(224 páginas. 8€. Año de edición: 2010) |
Un libro como una maciza y oscura bruma. Nada hay positivo o esperanzador en el relato de un hombre vacío, gris, que lo ha perdido todo (a su mujer, embarazada) y sólo tiene el recuerdo. Por eso vuelve una y otra vez a contar el asesinato de una niña pequeña, Belle de Jour, ya que por ella pierde a su esposa. Sin demasiado orden cronológico, se vale de circunloquios y una serie de personajes (todos grises, salvo la pobre niña asesinada o Clemence, la mujer del narrador) con los que resume la filosofía pesimista de la vida: no hay esperanza.

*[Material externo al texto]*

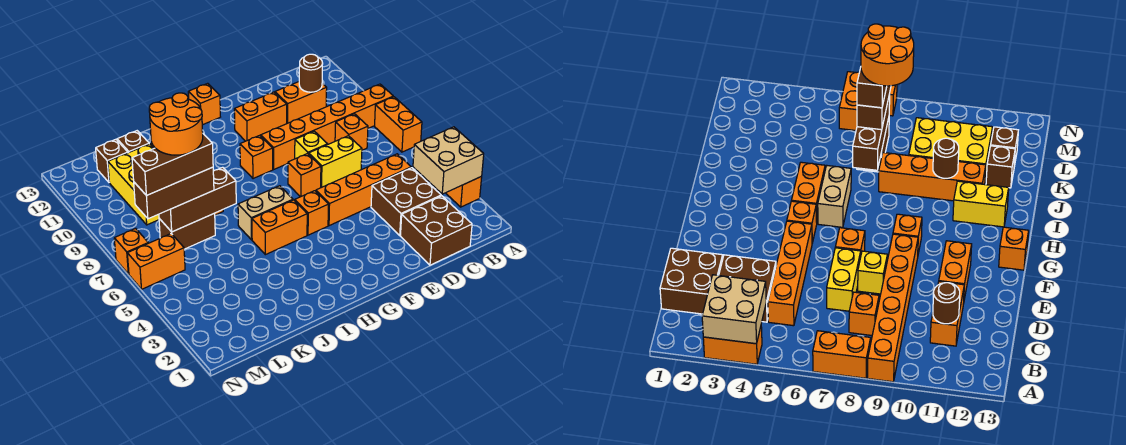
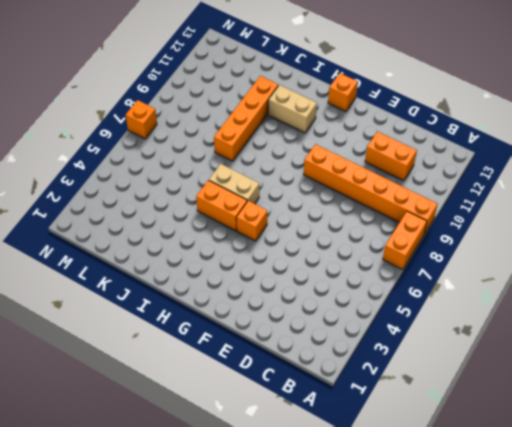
tan 1x2 brick [268,85,317,133] -> yellow 1x2 brick [953,181,1009,227]
none -> orange 1x2 brick [446,176,482,207]
none -> brown 2x2 brick [400,196,472,265]
none -> brown 2x2 brick [371,168,441,235]
none -> orange 1x4 brick [316,154,411,226]

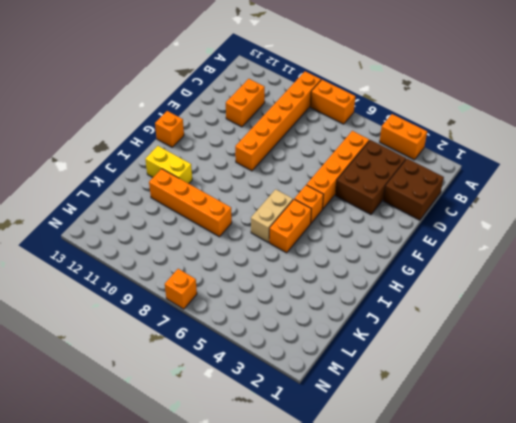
brown 2x3 brick [335,140,406,215] -> brown 2x2 brick [371,168,441,235]
none -> orange 1x1 brick [335,114,368,150]
none -> yellow 1x2 brick [309,136,362,188]
none -> yellow 1x1 brick [295,131,328,159]
none -> orange 1x2 brick [234,92,287,141]

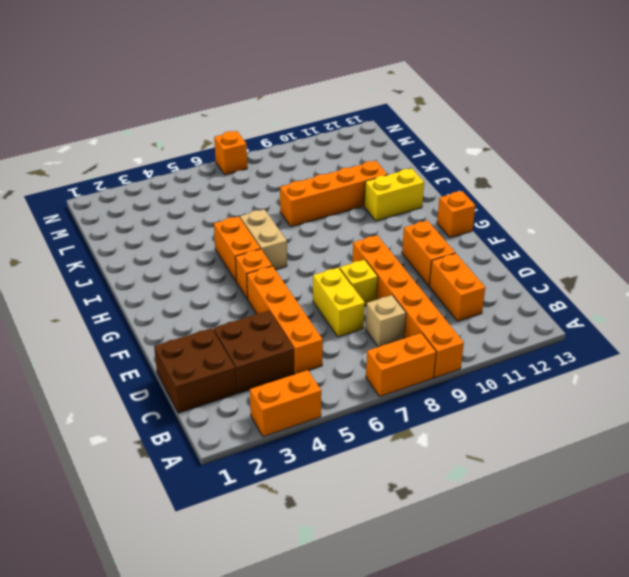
tan 1x1 brick [365,295,406,347] -> orange 1x1 brick [335,114,368,150]
none -> orange 1x1 brick [288,154,321,197]
none -> orange 1x1 brick [240,135,273,179]
none -> brown 1x2 brick [159,213,215,249]
none -> yellow 2x3 brick [108,144,159,225]

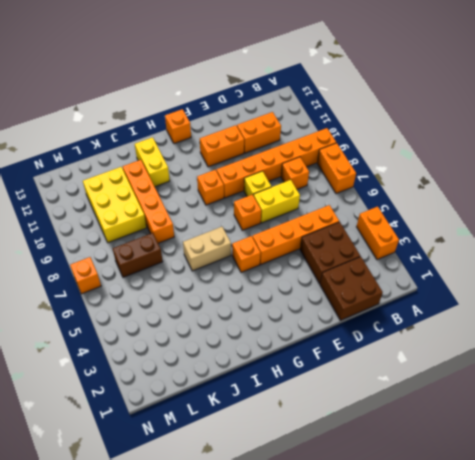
none -> orange 1x2 brick [252,200,307,255]
none -> brown 1x1 brick [117,131,149,153]
none -> brown 1x1 brick [96,139,128,182]
none -> orange 1x2 brick [127,234,185,289]

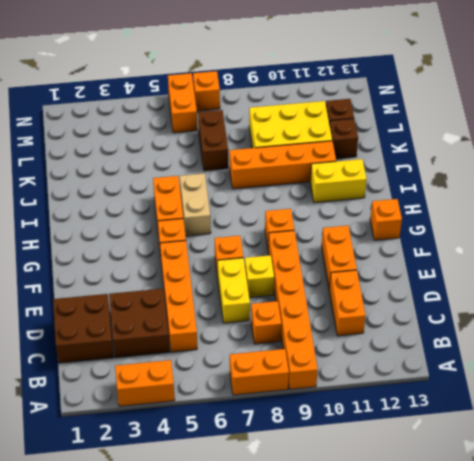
none -> tan 2x2 brick [413,127,484,194]
none -> brown 1x1 round brick [299,54,323,92]
none -> brown 1x3 brick [159,167,236,232]
none -> brown 1x1 round brick [933,138,959,178]

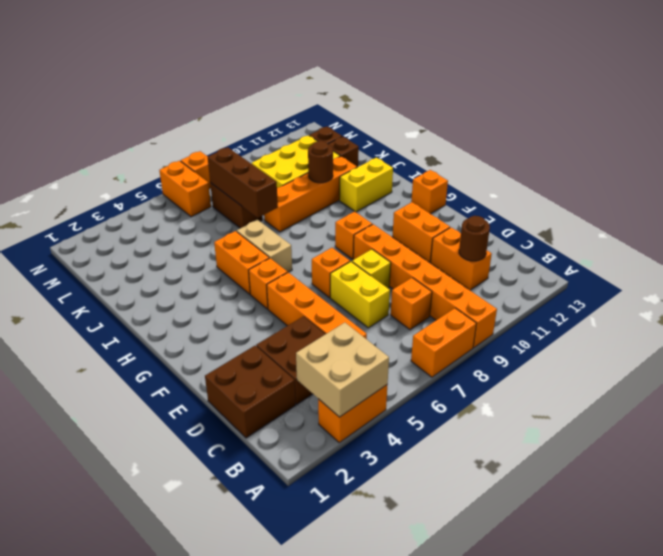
none -> brown 1x3 brick [134,167,214,219]
none -> brown 1x3 brick [132,134,213,196]
none -> orange 2x2 round brick [149,93,203,155]

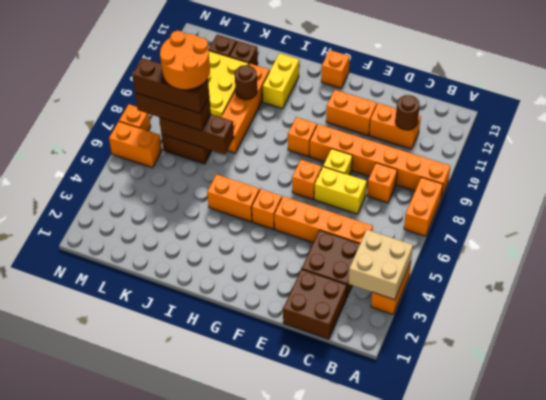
none -> tan 1x2 brick [238,186,293,240]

Entroncado el autor con el existencialismo, la amargura y el resentimiento, esa bilis que estila durante toda la novela hace activar el organismo de la narración, que bordea la desesperación. Como cabía esperar, no hay respuestas claras en torno a los sucesos del asesinato de la niña: el narrador es un borracho que es incapaz de seguir adelante tras la muerte de su mujer porque se siente culpable de no estar con ella cuando se estaba desangrando, sino con Josephine, una testigo que aseguraba que Destinat (fiscal) estaba en la orilla del río con la niña la noche del asesinato. El juez Mierck no la cree, ni Matziev, coronel que dirige la investigación, y que es de la misma pasta que el juez: un cabronazo, como se demuestra cuando inculpan a un joven bretón, Le Floc, de esa muerte, empleándose de forma inhumana (aunque luego resulte que el chico era menos inocente de lo que parecía, como si así el autor quisiera demostrar que todos somos culpables de algo).

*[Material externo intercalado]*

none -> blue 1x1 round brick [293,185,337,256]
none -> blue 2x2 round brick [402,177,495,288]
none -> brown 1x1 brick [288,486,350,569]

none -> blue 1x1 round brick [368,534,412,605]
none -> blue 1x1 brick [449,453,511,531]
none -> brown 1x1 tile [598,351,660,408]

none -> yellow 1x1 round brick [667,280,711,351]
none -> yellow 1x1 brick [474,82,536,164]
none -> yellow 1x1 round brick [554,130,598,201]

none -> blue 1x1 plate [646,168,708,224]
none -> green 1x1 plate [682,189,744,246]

Completan el fresco de estos personajes literaturizados, degradados y maniqueos el ya citado Fiscal Destinat, con el que el narrador tiene en común la pérdida de su mujer, y que es un hombre solitario; y Lysia Verhareine, la joven maestra que parecía feliz, pero sufría porque su amado estaba en el frente (porque si el pueblecito alejado con sus tristes gentes parecía poco caldo de cultivo para esta desesperación, Almas grises está ambientada en la época de la I Guerra Mundial, así como El informe de Brodie lo estaba en la II).
El barroquismo, la ampulosidad o el retoricismo, la recargada, agónica, decadente, lóbrega atmósfera provocan (me han provocado, vaya) distanciamiento, incredulidad, indiferencia. Todo es tan malo, que el amargor de paladar se transmite, de modo que el mismo acto de escritura me ha parecido igual de malo.